Source data:
----------------------------------------

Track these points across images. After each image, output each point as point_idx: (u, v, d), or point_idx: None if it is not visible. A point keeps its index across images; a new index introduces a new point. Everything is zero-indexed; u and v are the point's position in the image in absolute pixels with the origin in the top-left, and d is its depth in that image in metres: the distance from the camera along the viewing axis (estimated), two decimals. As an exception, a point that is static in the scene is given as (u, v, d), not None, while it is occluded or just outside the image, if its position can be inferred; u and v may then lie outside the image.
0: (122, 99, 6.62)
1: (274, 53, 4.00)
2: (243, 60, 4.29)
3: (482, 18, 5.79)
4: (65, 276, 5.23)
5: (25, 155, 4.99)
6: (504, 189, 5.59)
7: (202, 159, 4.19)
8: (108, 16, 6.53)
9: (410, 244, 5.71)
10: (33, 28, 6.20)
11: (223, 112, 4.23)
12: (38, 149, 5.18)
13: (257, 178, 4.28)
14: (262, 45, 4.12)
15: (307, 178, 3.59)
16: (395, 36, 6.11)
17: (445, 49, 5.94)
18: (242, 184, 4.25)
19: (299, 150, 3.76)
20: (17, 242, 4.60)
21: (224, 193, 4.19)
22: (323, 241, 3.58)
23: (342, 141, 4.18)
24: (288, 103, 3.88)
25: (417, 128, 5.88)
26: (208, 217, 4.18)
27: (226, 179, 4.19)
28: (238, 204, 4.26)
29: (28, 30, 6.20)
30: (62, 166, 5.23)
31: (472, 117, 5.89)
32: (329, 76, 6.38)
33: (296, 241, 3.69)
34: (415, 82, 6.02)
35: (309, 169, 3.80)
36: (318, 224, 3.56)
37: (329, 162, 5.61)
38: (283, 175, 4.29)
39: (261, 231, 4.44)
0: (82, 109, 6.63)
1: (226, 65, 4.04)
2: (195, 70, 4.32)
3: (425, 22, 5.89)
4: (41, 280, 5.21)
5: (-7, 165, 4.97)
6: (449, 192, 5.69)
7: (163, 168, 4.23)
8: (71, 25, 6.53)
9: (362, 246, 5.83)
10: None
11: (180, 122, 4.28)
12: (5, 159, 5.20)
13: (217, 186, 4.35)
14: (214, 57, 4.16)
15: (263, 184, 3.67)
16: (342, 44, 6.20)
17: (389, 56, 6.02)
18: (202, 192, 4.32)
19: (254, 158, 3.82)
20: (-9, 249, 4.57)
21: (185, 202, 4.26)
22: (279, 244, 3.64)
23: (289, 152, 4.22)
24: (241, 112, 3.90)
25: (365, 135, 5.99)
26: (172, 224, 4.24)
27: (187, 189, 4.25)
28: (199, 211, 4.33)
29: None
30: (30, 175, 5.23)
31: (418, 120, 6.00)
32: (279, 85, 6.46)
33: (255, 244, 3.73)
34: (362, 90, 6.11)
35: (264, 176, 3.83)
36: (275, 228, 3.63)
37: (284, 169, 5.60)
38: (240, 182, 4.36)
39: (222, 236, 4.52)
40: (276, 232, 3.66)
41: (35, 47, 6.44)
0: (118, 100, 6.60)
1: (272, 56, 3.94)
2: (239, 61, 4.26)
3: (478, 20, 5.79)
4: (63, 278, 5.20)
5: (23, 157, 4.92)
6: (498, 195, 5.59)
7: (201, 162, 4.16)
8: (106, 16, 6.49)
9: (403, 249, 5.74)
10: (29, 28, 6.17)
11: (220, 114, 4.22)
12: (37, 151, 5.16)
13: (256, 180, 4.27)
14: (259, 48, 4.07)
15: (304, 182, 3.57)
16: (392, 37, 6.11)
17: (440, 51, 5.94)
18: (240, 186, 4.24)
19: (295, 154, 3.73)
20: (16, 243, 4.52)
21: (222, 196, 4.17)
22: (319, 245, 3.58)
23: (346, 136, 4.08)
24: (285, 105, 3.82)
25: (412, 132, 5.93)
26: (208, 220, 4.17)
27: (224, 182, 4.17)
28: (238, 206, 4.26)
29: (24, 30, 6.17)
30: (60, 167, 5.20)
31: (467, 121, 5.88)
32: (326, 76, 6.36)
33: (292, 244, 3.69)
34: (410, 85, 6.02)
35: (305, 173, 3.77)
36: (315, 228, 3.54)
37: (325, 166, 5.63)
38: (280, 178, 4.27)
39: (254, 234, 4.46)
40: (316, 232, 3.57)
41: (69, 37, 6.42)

----------------------------------------

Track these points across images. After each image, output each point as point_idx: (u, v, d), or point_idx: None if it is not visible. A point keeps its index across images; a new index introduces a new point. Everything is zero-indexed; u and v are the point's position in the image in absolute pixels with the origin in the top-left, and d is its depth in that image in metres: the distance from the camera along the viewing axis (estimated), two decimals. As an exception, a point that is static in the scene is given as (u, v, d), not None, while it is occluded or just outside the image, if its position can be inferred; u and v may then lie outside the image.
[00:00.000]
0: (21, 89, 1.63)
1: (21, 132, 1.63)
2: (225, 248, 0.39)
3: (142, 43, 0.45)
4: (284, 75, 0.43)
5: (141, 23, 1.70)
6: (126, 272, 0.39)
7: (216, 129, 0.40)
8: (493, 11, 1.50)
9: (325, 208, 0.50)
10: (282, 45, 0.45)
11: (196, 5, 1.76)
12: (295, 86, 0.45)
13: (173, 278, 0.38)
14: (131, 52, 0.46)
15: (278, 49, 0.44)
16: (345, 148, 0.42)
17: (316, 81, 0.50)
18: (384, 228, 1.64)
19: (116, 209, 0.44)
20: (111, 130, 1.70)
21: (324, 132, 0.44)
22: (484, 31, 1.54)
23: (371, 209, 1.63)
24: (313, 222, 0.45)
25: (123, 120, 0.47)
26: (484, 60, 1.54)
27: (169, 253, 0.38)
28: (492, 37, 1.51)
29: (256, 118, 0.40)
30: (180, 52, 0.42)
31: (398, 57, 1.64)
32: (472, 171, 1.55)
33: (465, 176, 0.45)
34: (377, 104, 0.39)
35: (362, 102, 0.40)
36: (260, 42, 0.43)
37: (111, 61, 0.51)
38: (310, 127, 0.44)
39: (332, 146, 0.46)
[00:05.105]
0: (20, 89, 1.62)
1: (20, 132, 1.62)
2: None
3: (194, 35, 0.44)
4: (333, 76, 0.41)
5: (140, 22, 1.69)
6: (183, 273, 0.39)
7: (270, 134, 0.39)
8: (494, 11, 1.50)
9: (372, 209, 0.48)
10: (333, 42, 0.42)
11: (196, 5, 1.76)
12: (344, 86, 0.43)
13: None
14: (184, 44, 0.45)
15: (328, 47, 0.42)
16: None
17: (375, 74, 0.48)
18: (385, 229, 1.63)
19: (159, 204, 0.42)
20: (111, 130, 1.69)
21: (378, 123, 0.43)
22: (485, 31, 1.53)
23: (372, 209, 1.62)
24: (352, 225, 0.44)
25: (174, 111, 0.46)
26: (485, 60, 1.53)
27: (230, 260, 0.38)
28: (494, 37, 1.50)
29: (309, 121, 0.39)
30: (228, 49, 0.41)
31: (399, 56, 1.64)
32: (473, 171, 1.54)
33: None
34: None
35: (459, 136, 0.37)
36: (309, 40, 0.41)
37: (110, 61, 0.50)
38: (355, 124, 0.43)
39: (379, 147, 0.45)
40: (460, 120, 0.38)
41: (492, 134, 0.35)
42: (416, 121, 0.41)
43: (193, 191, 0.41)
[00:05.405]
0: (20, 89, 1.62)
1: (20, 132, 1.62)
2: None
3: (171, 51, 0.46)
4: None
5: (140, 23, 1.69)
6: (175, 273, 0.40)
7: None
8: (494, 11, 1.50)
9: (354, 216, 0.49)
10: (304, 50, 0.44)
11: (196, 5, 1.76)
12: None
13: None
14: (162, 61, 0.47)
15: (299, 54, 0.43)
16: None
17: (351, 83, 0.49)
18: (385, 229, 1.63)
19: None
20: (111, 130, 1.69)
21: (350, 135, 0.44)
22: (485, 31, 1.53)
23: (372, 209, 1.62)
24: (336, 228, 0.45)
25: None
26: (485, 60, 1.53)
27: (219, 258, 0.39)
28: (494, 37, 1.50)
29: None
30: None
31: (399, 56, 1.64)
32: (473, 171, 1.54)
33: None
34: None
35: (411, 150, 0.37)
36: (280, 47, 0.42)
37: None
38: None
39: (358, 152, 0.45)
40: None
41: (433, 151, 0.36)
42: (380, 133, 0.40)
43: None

----------------------------------------

• Work instruction:
Reproduce exactly the lines above from the line with "36: (260, 42, 0.43)" to the line with "43: (193, 191, 0.41)", including both, and add nothing.

• Response:
36: (260, 42, 0.43)
37: (111, 61, 0.51)
38: (310, 127, 0.44)
39: (332, 146, 0.46)
[00:05.105]
0: (20, 89, 1.62)
1: (20, 132, 1.62)
2: None
3: (194, 35, 0.44)
4: (333, 76, 0.41)
5: (140, 22, 1.69)
6: (183, 273, 0.39)
7: (270, 134, 0.39)
8: (494, 11, 1.50)
9: (372, 209, 0.48)
10: (333, 42, 0.42)
11: (196, 5, 1.76)
12: (344, 86, 0.43)
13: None
14: (184, 44, 0.45)
15: (328, 47, 0.42)
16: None
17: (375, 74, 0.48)
18: (385, 229, 1.63)
19: (159, 204, 0.42)
20: (111, 130, 1.69)
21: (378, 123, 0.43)
22: (485, 31, 1.53)
23: (372, 209, 1.62)
24: (352, 225, 0.44)
25: (174, 111, 0.46)
26: (485, 60, 1.53)
27: (230, 260, 0.38)
28: (494, 37, 1.50)
29: (309, 121, 0.39)
30: (228, 49, 0.41)
31: (399, 56, 1.64)
32: (473, 171, 1.54)
33: None
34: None
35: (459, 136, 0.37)
36: (309, 40, 0.41)
37: (110, 61, 0.50)
38: (355, 124, 0.43)
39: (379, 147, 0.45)
40: (460, 120, 0.38)
41: (492, 134, 0.35)
42: (416, 121, 0.41)
43: (193, 191, 0.41)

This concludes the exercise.